### Passage provided ###

#!/usr/bin/env python
# coding: utf-8
# ###### Content under Creative Commons Attribution license CC-BY 4.0, code under MIT license (c)2014 L.A. Barba, G.F. Forsyth, C.D. Cooper.
# # Spreading out
# Welcome back! This is the third lesson of the course [Module 4](https://github.com/numerical-mooc/numerical-mooc/tree/master/lessons/04_spreadout), _Spreading out: parabolic PDEs,_ where we study the numerical solution of diffusion problems.

###

Problem details:
Please answer these questions from the lesson header:
(a) Under what license is the code released?
(b) Which lesson of the course is this?
(c) The module studies the numerical solution of what kind of problems?
The lines after this point are separate from the lesson header.

### Information ###

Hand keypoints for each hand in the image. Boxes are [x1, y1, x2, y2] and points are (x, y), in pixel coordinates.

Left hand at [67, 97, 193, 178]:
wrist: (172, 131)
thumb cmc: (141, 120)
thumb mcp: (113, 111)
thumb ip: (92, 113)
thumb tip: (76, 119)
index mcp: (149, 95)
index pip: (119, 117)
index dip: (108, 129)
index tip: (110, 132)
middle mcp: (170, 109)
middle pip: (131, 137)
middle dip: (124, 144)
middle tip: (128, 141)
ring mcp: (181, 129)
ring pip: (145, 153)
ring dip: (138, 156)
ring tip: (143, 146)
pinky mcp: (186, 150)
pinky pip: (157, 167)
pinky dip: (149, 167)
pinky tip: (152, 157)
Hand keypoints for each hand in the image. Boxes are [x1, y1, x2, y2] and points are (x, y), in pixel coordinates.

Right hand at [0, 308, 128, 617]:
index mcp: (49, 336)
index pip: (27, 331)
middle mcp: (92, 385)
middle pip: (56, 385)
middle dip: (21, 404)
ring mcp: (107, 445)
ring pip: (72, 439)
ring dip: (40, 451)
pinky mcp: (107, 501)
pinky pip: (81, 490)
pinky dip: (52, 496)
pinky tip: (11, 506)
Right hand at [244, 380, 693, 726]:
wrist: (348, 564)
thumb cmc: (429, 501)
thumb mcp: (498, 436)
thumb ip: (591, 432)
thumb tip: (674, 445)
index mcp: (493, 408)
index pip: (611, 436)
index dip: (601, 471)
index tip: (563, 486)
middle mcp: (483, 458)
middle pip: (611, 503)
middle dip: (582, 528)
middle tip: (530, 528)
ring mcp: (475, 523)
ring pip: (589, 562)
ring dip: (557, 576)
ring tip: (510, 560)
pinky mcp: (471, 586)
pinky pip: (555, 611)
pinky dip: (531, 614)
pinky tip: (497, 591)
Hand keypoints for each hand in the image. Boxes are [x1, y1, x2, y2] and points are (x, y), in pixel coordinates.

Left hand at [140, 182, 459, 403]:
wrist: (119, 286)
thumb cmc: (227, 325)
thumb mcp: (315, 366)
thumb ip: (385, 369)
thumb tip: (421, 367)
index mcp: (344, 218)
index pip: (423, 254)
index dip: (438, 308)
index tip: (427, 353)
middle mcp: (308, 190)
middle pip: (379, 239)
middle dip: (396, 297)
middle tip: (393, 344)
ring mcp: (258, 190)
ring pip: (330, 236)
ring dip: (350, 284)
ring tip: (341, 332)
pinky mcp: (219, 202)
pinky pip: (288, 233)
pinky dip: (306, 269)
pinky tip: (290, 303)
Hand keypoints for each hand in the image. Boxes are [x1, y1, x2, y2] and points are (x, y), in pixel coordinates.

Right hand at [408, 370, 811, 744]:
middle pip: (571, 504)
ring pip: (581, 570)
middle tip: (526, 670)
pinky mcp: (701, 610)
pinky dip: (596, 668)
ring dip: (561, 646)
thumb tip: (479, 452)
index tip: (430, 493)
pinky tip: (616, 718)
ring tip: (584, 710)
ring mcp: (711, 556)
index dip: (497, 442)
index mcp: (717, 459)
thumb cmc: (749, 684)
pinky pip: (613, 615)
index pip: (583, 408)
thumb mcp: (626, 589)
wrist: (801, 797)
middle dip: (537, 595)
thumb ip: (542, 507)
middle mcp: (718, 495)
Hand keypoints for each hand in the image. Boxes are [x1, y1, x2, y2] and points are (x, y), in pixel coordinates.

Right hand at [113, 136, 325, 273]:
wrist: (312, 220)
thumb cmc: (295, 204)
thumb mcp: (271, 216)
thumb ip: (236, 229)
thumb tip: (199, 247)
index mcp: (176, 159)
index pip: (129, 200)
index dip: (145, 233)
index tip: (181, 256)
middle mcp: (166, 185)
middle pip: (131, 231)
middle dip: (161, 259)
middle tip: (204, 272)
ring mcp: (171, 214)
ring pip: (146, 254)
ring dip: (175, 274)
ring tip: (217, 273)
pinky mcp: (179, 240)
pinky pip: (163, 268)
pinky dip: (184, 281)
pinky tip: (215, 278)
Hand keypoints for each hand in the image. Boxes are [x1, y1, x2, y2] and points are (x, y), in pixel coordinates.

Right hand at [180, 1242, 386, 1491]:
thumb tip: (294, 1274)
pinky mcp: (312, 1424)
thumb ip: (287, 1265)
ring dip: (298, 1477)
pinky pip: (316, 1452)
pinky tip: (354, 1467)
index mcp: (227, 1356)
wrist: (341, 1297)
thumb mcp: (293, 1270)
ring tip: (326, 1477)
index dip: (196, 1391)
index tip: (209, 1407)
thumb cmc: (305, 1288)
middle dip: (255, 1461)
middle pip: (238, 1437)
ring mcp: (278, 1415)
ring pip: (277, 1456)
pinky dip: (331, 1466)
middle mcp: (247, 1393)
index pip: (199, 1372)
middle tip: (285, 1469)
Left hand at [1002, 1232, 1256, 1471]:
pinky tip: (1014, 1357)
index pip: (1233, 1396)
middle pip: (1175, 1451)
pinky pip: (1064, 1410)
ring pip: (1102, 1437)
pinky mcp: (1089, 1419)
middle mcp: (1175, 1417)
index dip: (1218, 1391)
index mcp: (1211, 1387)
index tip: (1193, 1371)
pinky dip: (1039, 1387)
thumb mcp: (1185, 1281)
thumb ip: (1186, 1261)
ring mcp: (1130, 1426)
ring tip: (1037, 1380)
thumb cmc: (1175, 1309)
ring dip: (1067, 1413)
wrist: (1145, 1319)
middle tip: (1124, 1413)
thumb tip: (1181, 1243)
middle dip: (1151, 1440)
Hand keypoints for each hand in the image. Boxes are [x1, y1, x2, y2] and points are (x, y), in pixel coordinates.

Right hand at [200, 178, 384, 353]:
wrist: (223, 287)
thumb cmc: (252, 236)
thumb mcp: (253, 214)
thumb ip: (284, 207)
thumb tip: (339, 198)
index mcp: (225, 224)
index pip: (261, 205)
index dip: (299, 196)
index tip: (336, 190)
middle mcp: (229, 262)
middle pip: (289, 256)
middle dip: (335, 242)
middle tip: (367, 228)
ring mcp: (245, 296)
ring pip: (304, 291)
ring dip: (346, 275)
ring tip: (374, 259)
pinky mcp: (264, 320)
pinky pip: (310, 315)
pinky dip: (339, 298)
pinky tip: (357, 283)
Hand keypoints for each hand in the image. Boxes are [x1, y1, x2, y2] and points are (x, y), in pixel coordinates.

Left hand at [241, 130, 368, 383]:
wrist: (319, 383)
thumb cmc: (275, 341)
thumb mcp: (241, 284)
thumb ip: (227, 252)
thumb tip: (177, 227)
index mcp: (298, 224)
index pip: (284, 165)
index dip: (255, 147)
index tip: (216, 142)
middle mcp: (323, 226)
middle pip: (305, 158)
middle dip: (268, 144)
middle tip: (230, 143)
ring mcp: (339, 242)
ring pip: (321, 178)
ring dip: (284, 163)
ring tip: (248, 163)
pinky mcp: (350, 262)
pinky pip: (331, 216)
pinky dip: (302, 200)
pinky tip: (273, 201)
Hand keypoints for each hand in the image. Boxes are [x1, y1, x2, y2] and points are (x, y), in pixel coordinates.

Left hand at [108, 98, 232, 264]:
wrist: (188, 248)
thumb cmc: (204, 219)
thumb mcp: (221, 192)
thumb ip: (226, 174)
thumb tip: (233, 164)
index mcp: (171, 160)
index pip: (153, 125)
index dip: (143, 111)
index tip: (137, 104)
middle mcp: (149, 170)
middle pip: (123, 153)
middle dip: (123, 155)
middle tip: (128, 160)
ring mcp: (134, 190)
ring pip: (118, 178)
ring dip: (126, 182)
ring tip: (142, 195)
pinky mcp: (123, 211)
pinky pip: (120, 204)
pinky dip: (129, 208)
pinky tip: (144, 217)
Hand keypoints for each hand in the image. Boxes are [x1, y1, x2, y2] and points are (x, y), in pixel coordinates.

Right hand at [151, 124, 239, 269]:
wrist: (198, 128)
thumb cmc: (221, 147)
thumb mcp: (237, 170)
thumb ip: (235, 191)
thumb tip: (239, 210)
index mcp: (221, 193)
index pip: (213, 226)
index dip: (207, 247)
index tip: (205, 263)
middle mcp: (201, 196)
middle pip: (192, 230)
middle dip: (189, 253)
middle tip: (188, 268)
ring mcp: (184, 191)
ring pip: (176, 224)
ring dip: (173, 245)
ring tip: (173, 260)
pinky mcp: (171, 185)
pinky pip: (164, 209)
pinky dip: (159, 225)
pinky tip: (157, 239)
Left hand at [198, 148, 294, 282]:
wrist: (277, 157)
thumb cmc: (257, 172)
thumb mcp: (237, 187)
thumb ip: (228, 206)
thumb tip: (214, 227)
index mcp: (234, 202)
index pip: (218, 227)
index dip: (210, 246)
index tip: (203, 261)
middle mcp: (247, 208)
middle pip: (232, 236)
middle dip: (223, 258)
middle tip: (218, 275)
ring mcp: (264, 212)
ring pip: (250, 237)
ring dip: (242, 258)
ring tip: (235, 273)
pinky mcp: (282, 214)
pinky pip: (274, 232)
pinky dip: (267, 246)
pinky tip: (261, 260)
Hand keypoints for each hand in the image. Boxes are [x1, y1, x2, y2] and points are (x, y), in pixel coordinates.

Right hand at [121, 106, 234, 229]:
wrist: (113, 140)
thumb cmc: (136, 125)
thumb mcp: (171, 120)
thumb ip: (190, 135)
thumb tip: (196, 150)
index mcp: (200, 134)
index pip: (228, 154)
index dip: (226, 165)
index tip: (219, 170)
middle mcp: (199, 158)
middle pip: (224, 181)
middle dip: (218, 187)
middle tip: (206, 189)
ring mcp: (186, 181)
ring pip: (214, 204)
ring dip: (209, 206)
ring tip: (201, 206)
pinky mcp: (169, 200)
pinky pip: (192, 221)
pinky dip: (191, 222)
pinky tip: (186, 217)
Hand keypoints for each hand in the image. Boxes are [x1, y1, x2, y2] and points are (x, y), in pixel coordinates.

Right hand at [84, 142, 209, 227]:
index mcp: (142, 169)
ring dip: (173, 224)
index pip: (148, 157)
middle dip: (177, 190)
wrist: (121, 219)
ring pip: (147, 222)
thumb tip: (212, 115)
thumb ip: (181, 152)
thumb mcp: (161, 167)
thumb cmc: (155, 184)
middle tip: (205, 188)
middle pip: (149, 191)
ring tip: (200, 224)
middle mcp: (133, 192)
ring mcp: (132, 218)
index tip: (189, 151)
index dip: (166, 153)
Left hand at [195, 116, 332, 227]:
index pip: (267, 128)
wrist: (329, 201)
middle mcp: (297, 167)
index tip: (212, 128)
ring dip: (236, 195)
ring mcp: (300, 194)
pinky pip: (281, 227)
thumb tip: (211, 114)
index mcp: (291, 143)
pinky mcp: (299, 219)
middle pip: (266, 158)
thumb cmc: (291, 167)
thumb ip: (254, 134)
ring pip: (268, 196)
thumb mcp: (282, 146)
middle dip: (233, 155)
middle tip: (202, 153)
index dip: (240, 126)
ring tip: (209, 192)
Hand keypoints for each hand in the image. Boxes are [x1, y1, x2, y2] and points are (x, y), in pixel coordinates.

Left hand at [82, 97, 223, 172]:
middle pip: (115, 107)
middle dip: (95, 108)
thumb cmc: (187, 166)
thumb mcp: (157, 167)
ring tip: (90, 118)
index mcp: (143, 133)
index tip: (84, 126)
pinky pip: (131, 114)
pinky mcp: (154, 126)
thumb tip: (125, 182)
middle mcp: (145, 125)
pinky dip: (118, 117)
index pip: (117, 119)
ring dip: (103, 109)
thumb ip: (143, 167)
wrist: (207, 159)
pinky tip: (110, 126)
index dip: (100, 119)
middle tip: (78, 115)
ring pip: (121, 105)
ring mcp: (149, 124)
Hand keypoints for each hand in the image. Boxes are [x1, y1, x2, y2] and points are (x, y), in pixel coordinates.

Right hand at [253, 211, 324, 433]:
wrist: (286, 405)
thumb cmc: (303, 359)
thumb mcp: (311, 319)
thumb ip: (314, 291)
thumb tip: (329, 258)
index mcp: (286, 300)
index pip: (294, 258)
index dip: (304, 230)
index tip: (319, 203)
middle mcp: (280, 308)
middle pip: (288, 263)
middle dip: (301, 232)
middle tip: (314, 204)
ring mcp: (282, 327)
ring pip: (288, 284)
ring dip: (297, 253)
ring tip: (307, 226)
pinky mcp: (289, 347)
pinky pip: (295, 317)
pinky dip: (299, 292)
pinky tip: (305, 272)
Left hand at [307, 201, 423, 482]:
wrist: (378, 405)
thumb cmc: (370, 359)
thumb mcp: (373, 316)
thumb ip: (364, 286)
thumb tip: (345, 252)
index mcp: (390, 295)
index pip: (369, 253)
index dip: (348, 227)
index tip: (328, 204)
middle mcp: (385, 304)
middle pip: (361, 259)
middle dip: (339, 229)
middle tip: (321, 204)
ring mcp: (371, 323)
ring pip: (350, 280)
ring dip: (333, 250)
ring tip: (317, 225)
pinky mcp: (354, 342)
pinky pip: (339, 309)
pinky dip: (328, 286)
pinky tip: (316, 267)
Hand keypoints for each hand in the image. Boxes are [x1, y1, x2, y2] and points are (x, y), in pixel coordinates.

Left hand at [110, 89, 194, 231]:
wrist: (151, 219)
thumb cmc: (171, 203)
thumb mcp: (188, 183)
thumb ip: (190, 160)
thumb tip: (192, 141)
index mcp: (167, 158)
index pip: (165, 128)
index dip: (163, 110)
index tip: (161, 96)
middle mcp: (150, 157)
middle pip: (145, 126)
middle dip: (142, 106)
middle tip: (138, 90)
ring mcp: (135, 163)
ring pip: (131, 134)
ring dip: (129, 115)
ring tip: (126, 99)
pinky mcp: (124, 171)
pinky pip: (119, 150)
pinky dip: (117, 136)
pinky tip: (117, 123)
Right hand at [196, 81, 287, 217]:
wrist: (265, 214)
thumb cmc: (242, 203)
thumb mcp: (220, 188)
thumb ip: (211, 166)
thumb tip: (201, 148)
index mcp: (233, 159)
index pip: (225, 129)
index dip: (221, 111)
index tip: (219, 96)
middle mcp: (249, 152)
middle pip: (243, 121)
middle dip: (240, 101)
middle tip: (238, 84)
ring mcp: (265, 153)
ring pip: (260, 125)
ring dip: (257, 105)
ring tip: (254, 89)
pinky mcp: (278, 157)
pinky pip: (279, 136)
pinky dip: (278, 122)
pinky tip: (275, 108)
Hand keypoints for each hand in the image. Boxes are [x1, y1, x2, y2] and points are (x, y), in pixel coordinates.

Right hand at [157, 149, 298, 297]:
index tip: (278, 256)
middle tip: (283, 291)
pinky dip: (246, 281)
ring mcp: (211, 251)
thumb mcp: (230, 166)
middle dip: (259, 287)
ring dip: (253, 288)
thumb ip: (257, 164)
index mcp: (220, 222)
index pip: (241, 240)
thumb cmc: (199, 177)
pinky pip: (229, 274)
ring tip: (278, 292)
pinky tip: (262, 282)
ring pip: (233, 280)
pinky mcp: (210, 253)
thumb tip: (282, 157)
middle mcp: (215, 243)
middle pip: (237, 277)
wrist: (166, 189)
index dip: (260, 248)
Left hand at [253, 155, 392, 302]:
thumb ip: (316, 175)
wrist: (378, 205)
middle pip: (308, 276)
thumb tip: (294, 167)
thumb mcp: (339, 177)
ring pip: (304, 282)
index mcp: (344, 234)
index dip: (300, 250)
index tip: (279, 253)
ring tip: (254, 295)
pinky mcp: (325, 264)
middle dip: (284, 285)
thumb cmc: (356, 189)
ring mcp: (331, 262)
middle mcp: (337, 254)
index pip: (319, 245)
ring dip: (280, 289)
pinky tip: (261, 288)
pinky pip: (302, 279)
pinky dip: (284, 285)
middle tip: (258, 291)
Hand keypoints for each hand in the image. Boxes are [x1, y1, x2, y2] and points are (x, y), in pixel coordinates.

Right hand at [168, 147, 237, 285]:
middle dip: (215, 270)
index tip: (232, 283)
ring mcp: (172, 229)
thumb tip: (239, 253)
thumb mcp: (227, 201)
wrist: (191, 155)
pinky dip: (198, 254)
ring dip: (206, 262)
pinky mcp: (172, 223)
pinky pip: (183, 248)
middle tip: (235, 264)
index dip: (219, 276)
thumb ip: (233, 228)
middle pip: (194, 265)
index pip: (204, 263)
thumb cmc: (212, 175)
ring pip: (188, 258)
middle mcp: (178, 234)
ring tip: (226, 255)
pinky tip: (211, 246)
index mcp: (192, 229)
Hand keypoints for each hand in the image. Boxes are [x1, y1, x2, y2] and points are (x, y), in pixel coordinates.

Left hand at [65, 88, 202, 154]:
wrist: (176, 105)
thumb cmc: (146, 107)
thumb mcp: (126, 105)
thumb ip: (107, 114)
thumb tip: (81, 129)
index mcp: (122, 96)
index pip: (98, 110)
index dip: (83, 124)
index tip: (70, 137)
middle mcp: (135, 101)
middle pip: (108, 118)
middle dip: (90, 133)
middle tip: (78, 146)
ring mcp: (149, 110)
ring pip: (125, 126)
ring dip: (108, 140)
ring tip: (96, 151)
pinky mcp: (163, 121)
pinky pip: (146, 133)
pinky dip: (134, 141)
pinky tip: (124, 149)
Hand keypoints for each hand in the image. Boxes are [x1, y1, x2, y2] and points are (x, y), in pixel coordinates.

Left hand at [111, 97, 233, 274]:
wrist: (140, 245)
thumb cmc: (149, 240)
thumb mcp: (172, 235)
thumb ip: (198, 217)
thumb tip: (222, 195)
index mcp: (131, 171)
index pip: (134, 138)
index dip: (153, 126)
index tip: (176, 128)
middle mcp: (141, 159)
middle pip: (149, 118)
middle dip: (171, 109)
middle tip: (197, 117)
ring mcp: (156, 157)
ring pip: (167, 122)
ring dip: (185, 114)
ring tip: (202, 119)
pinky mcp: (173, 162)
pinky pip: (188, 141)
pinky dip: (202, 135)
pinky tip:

###

Task response:
(a) MIT license
(b) The third lesson
(c) Diffusion problems